• _Source document_
↓
As noted in the results section of the paper, Full-Serve participants accessed Ovid and Stat!Ref at lower rates than Self-Serve participants. Although these differences were not statistically significant these lower rates of access may reflect that the Full-Serve participants found the information they wanted within the PLUS system (including citation, clinical ratings and comments, and PubMed abstract), leading to less perceived need to access resources beyond PLUS.

Several limitations of our investigation should be borne in mind. First, the participants lived in a relatively under-populated area and the results might not be generalizable to other settings. However, over half lived in mid-sized urban communities and no differences in uptake were observed between smaller and larger communities. Second, while access rates and patterns of access of the digital library and PLUS were objectively and completely determined, actual use of the information was based on self-report alone and response rates for such questions were less than optimal. Nevertheless, the increased utilization of evidence-based resources was encouraging. Third, our data collection did not include information seeking beyond the digital library, including non-library online resources. Fourth, the digital library service and use of PLUS were provided free of charge to practitioners, and our findings may not apply in circumstances where users must pay themselves. Fifth, we had hoped to gain the support of “educational influentials” among the study practitioners but none of the 23 who were nominated responded to our invitations. Perhaps this reflects the unwillingness of these individuals to extend their influence beyond medical topics well known to them (in this instance, by endorsing the PLUS service and asking colleagues to participate in the trial).
↑
• _Questions on the material_
a: Answer these questions from the PLUS study text:
(i) Which participants accessed Ovid and Stat!Ref at lower rates?
(ii) What share of the participants lived in mid-sized urban communities?
(iii) How many "educational influentials" were nominated?
b: Repeat the PLUS study text word for word, from "As noted in" up to and including "resources beyond PLUS.".
The material that comes next is from a different source.

• _The data_
↓
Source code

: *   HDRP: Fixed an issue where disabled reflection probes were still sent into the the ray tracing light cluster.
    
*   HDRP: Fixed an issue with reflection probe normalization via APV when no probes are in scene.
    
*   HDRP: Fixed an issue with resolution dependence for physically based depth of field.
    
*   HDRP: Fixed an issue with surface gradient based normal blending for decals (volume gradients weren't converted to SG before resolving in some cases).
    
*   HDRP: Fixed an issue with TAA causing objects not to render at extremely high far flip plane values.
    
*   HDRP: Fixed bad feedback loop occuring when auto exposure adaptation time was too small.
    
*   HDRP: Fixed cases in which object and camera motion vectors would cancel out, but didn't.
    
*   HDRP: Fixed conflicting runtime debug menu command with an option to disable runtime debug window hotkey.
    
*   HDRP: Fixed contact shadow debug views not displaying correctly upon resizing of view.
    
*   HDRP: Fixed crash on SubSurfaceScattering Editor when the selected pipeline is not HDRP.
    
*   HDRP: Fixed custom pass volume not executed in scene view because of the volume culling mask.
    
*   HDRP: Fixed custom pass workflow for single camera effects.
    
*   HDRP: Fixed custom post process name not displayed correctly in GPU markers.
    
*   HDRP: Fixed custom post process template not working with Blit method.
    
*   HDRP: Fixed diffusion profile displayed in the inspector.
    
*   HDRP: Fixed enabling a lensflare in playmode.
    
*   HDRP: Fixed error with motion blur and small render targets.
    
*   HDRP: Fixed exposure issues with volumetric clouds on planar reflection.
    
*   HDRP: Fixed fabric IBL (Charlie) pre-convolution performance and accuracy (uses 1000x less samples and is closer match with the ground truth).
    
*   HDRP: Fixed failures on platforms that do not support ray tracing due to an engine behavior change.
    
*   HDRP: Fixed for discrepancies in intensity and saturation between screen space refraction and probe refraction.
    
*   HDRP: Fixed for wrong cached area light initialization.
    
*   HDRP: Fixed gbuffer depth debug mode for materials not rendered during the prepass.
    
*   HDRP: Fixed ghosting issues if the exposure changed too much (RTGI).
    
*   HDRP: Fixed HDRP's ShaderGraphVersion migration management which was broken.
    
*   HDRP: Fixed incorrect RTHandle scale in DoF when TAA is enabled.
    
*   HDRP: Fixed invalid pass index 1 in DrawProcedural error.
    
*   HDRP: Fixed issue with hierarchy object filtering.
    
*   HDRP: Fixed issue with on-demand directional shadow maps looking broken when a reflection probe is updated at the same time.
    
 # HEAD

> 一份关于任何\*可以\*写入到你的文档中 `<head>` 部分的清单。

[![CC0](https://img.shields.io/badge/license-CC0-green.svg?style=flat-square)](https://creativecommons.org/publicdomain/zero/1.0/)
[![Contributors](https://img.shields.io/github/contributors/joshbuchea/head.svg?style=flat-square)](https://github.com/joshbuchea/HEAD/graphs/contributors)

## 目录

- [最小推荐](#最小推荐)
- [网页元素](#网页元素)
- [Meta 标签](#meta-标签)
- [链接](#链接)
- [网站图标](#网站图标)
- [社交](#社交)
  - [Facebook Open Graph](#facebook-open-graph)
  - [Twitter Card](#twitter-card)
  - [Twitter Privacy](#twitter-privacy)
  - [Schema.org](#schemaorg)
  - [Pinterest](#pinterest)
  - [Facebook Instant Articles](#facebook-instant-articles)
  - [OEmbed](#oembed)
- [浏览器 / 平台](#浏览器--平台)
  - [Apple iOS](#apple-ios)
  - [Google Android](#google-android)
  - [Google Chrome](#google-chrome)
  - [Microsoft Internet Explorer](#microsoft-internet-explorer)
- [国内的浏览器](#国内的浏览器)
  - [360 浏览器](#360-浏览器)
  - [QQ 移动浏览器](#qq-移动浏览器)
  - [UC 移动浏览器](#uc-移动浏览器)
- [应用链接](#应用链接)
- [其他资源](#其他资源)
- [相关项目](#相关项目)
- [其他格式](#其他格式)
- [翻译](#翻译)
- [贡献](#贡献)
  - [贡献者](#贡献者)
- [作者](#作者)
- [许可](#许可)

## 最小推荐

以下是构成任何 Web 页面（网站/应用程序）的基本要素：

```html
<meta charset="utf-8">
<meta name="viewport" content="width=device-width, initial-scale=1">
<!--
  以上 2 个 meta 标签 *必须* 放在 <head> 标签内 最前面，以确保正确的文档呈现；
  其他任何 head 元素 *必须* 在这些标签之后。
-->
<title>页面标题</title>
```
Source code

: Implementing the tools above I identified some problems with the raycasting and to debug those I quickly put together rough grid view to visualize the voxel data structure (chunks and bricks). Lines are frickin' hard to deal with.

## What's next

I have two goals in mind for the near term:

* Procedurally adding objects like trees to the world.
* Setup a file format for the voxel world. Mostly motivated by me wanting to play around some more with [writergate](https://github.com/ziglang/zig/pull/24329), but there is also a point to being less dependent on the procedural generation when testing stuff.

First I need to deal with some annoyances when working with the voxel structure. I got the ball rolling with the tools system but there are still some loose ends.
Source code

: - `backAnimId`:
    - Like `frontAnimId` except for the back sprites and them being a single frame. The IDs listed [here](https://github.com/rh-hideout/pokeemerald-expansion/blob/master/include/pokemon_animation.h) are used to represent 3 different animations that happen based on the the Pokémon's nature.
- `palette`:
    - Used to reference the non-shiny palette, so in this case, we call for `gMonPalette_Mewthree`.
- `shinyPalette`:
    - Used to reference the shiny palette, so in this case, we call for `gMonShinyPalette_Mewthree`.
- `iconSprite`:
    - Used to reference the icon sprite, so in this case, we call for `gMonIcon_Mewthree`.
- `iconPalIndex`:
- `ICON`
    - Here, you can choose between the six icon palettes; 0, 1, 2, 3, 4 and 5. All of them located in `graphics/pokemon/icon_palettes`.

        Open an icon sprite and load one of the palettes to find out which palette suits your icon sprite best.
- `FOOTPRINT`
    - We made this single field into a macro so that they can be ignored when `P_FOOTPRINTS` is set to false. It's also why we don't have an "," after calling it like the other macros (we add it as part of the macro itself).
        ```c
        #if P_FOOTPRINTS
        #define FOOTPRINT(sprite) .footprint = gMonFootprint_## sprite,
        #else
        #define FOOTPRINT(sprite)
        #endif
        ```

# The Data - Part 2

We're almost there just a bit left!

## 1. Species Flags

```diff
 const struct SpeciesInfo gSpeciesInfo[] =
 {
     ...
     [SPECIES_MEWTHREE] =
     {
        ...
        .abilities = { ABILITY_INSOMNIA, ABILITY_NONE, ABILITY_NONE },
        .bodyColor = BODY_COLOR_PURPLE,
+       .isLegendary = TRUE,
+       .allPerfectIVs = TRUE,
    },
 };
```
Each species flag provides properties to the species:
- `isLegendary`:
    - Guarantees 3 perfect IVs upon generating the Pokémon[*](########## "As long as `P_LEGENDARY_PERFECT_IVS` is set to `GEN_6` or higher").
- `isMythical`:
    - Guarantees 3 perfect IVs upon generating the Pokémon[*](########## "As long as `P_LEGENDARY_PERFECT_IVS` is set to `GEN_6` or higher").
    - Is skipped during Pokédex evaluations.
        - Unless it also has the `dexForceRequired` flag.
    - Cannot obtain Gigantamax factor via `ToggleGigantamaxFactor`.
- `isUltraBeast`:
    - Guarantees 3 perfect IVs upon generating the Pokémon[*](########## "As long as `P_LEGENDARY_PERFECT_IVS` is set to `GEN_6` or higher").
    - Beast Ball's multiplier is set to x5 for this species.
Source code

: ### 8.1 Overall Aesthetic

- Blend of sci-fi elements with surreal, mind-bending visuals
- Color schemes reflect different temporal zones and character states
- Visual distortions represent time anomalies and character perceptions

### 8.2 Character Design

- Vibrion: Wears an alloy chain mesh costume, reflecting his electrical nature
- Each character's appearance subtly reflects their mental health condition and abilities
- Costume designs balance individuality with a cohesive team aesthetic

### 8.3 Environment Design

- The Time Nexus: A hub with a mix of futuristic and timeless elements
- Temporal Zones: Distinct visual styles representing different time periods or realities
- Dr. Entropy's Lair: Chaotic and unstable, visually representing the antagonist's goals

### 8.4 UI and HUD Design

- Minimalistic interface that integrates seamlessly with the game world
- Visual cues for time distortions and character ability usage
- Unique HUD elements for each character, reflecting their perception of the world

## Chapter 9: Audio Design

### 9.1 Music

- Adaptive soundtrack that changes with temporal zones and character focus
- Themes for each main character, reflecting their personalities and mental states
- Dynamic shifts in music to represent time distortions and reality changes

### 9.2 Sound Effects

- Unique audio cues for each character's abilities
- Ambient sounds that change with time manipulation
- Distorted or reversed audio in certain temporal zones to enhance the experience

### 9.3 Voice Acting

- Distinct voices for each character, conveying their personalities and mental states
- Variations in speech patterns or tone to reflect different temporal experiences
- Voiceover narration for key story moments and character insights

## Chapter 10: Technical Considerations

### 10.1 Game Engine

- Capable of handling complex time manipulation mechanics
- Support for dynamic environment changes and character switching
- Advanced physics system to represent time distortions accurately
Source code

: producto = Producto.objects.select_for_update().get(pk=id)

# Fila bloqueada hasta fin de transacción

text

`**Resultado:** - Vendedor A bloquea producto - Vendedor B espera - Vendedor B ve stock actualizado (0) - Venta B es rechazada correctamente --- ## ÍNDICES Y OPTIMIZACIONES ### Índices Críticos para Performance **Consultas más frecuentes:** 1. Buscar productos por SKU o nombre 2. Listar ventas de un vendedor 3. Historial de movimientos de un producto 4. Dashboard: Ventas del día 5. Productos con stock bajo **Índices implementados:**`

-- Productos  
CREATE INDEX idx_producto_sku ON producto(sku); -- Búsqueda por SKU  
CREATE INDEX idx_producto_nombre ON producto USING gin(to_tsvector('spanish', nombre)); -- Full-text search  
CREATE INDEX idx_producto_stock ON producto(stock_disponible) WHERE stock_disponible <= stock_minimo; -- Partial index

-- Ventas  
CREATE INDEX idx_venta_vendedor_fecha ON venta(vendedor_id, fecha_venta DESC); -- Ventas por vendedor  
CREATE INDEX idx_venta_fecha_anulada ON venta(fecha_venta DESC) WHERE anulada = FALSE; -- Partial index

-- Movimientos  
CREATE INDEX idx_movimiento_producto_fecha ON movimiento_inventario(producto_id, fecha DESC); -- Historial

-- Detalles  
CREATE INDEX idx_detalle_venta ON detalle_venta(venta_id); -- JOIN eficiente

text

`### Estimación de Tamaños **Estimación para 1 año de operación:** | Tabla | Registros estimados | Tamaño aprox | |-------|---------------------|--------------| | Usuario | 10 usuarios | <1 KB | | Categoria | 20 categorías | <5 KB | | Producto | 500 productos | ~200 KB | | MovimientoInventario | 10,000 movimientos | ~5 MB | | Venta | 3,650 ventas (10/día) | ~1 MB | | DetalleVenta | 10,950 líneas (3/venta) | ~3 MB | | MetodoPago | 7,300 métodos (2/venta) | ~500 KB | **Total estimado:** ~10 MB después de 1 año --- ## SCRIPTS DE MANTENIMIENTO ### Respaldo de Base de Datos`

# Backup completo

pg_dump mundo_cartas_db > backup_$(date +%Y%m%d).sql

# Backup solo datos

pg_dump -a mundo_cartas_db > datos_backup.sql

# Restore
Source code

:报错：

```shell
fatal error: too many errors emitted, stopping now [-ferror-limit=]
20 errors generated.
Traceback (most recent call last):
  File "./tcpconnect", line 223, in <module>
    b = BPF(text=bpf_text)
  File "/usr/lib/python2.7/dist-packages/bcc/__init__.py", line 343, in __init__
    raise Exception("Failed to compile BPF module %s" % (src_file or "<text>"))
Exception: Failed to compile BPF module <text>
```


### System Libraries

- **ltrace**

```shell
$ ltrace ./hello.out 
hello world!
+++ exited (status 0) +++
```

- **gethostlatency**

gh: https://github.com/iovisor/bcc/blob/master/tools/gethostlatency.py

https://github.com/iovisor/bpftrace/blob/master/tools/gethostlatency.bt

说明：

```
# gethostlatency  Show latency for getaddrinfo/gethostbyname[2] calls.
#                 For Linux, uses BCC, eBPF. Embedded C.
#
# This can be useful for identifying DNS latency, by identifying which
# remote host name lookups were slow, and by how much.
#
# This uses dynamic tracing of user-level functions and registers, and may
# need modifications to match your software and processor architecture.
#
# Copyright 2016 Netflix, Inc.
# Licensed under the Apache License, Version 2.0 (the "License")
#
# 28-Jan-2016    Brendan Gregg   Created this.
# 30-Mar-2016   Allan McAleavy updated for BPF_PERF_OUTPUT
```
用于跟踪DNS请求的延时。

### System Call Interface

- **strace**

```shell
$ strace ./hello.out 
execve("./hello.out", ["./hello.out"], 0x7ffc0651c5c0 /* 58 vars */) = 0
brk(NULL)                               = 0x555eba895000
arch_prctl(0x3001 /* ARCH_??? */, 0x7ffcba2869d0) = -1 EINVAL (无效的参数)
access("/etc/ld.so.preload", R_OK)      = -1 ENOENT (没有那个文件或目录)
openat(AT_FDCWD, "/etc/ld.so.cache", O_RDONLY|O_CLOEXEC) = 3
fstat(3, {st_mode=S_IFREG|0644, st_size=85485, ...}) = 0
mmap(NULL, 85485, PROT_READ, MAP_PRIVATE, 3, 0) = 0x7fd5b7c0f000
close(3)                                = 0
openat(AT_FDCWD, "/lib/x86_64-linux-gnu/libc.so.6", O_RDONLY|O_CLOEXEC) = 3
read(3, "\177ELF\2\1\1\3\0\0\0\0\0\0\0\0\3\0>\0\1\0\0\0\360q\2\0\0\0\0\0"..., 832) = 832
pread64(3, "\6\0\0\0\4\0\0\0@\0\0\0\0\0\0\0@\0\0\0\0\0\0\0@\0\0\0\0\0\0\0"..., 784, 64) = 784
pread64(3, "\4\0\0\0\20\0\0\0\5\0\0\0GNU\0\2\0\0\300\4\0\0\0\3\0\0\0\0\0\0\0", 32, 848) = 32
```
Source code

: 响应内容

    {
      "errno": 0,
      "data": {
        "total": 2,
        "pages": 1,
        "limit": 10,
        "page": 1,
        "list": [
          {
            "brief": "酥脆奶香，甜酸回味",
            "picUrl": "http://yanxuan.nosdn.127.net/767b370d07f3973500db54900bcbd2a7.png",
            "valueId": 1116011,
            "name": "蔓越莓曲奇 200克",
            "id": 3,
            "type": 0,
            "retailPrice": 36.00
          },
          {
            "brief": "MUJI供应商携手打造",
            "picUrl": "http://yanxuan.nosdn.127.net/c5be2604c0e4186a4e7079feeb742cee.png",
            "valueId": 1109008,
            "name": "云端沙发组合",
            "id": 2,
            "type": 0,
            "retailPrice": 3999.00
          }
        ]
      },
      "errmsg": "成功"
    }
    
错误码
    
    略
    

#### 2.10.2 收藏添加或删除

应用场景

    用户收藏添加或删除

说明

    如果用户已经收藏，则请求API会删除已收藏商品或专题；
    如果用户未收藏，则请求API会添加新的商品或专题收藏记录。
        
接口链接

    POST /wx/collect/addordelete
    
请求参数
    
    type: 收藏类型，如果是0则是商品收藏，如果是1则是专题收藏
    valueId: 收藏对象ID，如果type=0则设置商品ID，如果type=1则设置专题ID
↑
• _Exercise solutions_
a:
(i) Full-Serve participants
(ii) Over half
(iii) 23

b:
As noted in the results section of the paper, Full-Serve participants accessed Ovid and Stat!Ref at lower rates than Self-Serve participants. Although these differences were not statistically significant these lower rates of access may reflect that the Full-Serve participants found the information they wanted within the PLUS system (including citation, clinical ratings and comments, and PubMed abstract), leading to less perceived need to access resources beyond PLUS.